The night before my mother died I asked her if she would give me a sign that she was okay if she ended up dying before me. I knew she was near death, although tomorrow is the day was certainly not on my emotional agenda. Sick, not eating, and weak she had told me two days earlier that she would be dead within three days. “You’ve had me long enough,” she said, as I tearfully tried to persuade her that we needed to get her to the doctor.
I have trouble letting go. Years ago I kept my 16-year-old dog Nonnie alive, blind and incontinent, until even I realized that she had no quality of life. I did better with Raisin, my 15-year-old Yorkshire Terrier, although for two years I gave him fluids every other day for a failing kidney. But at least I was able to see somewhat earlier that he was miserable there at the end. My friend Ginny told me over the phone, “Dogs have no plan for times like this. They’ve got to trust you to have the plan.”
It seemed at the hospital that maybe my mother had her own plan. She’d been taken there by ambulance early that morning, barely able to breathe. Congestive heart failure and pneumonia put her immediately into intensive care. When I asked her that night if she’d give me a sign, she replied: “I don’t know if they let you do that.”

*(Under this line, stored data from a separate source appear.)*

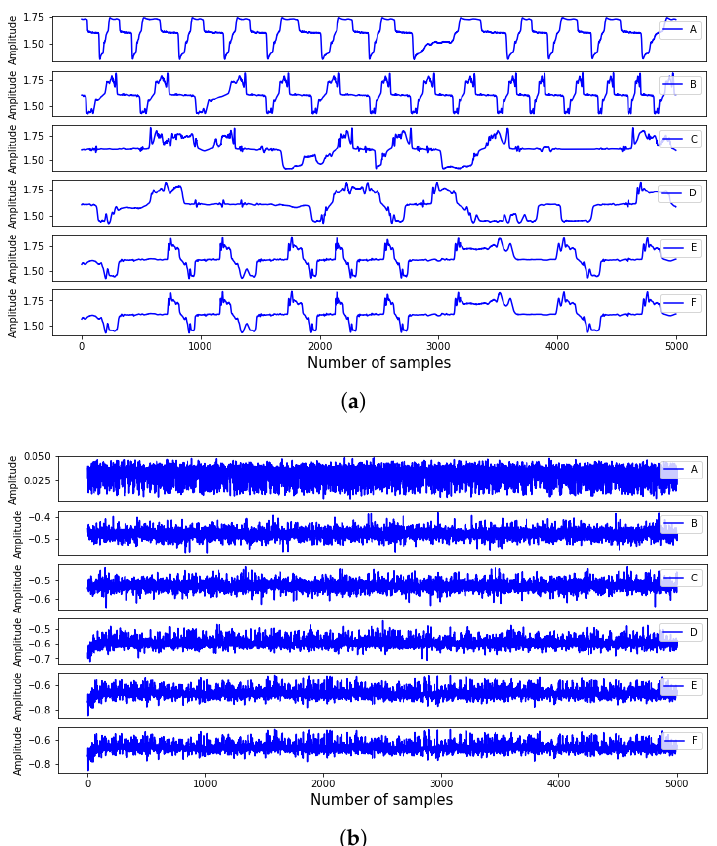
Figure 5. Experimental data at the various conditions ( a ) voltage signals. ( b ) current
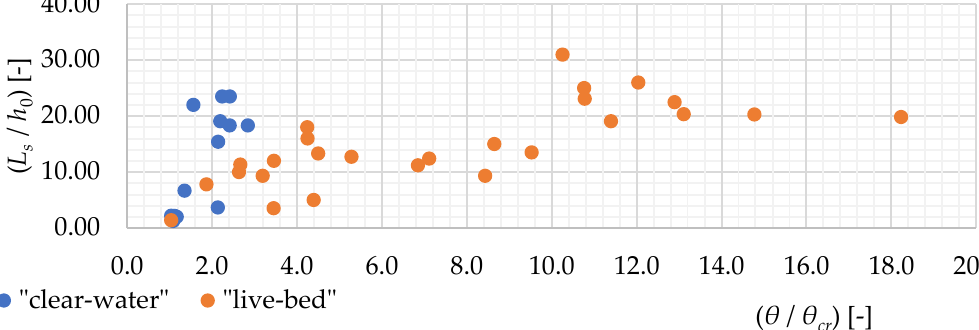
Figure 16. Bed shear stress θ to critical shear stress θ cr ratio, and scour length L s to initial water depth Figure 16. Bed shear stress 𝜃 to critical shear stress 𝜃 𝑐𝑟 ratio, and scour length L s to initial water h 0 Figure 16. Bed shear stress 𝜃 to critical shear stress 𝜃 𝑐𝑟 ratio, and scour length L s to initial water depth h 0 correlation. depth h 0 correlation. Figure 16. Bed shear stress 𝜃 to critical shear stress 𝜃 𝑐𝑟 ratio, and scour length L s to initial water depth h 0 correlation.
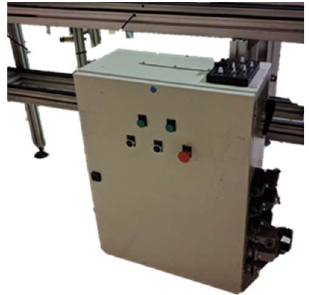
Figure 8. ZE200 and R200 automaton modules.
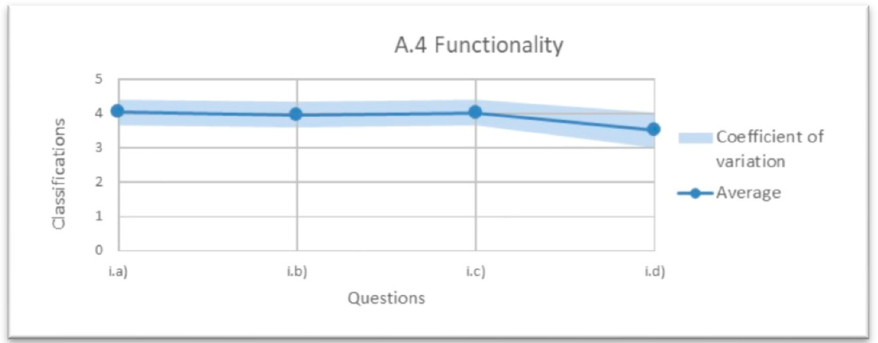
Figure 11. Average ratings of functionality. Table 3. Average ratings of adaptability.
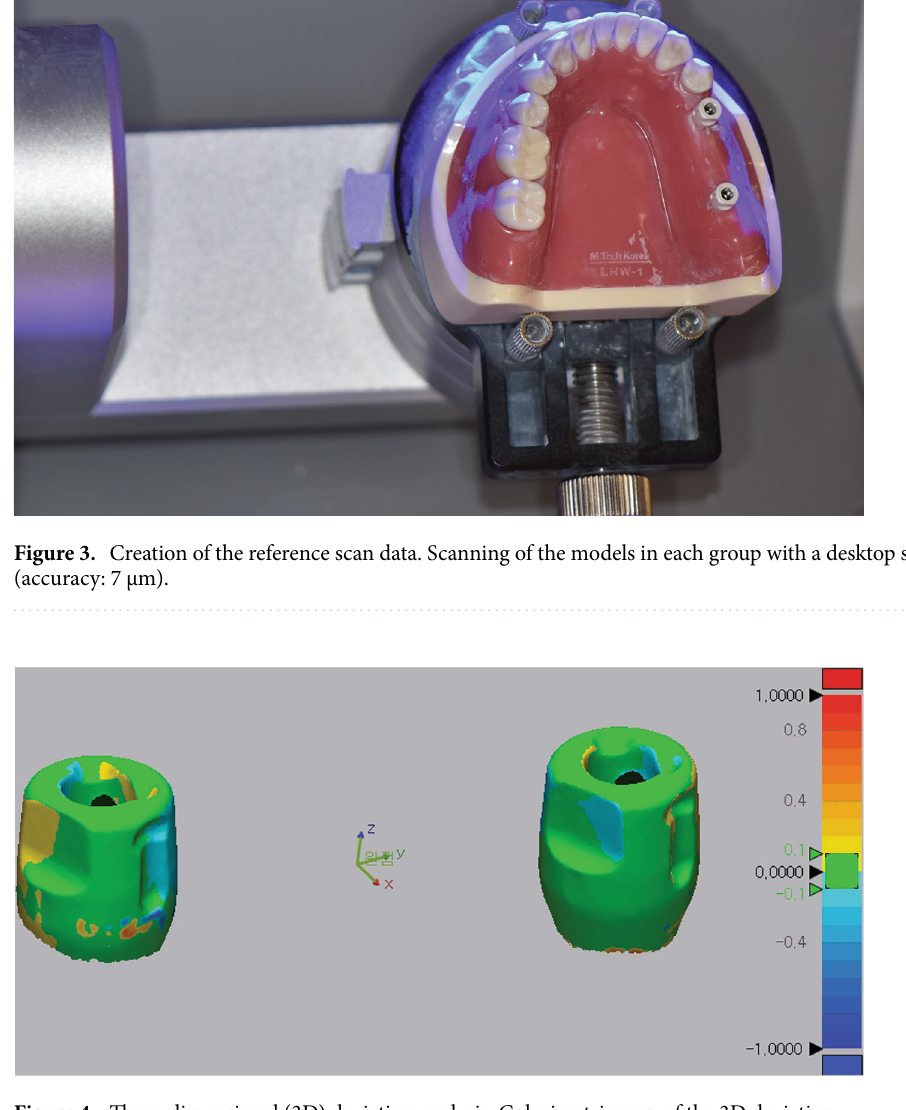
Figure 4. Three-dimensional (3D) deviation analysis. Colorimetric map of the 3D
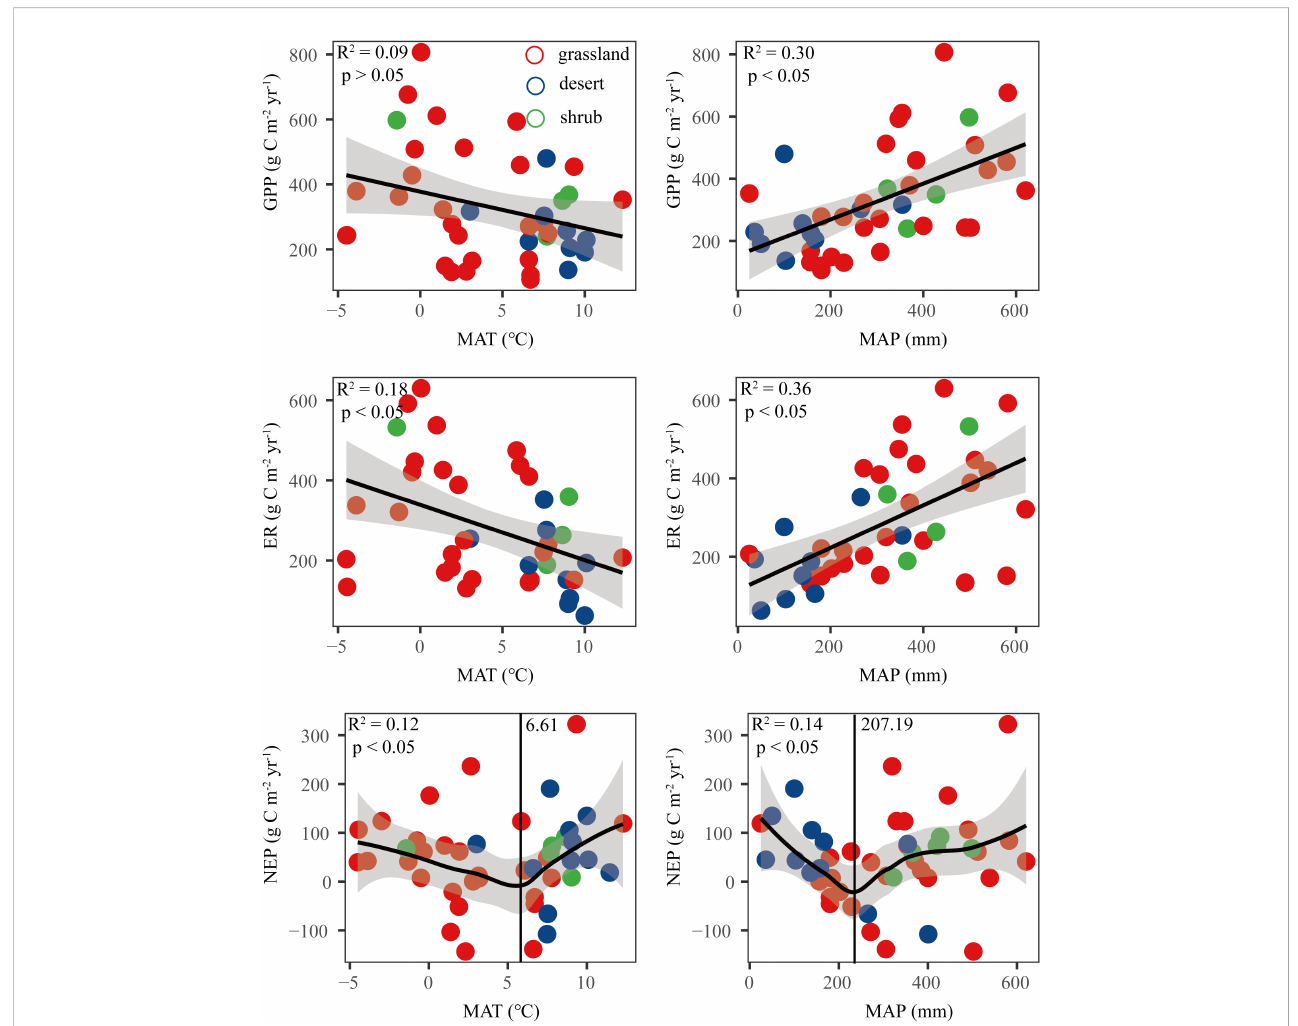
FIGURE 4 Relationships between carbon fl uxes (GPP, ER, and NEP) and mean annual temperature (MAT) and mean annual precipitation (MAP). NEP, net ecosystem productivity; GPP, gross primary productivity; ER, ecosystem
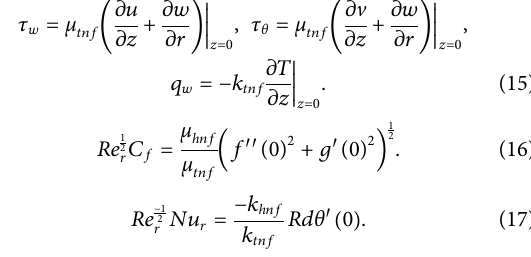
is the local Reynolds number. Table 1 illustrates Here, Re r (cid:3) 2 Ω r 2 v f the experimental values of ternary nanoparticles and base fl uid. Table 2 presented the mathematical model for trihybrid nano fl uid.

“Well if they do, would you please do it?”
“Okay, what would you like?”
“I’d like a flock of geese flying across a full moon,” I said, envisioning myself mourning her while sitting outside on a hillside one night watching the moon. Then a flock of geese would fly across it, and I would immediately know that all was well.
The next morning at 6:30 a.m., she was gone. By 10:30, we were at the funeral home to make arrangements. Part of this was choosing an urn, since she had wanted to be cremated. In a daze, I walked upstairs with my brother and sister to the room where they kept the urns. We walked into a room full of the most ornate (and ugly) metal urns that money could buy. When I turned my attention to the urns displayed on the right side of the room, I gasped. There, right in the middle of all the metal urns, was a hand carved wooden box. On it was a country scene, with an old fence meandering down a dirt road. And above the road, a flock of geese flying across a full moon.
The next fall, on a moonlit night, my family and I were sitting around a campfire on our property when the real deal happened. The reactions weren’t quite as like those of the folks who saw the face of Jesus on a piece of pizza, but it was pretty darn close. Every one of us believed that despite missing such a wonderful woman, all was well.
And now I chase geese for a living. Go figure. My dogs and I never catch them, we just let them go. Let them go. Let them go.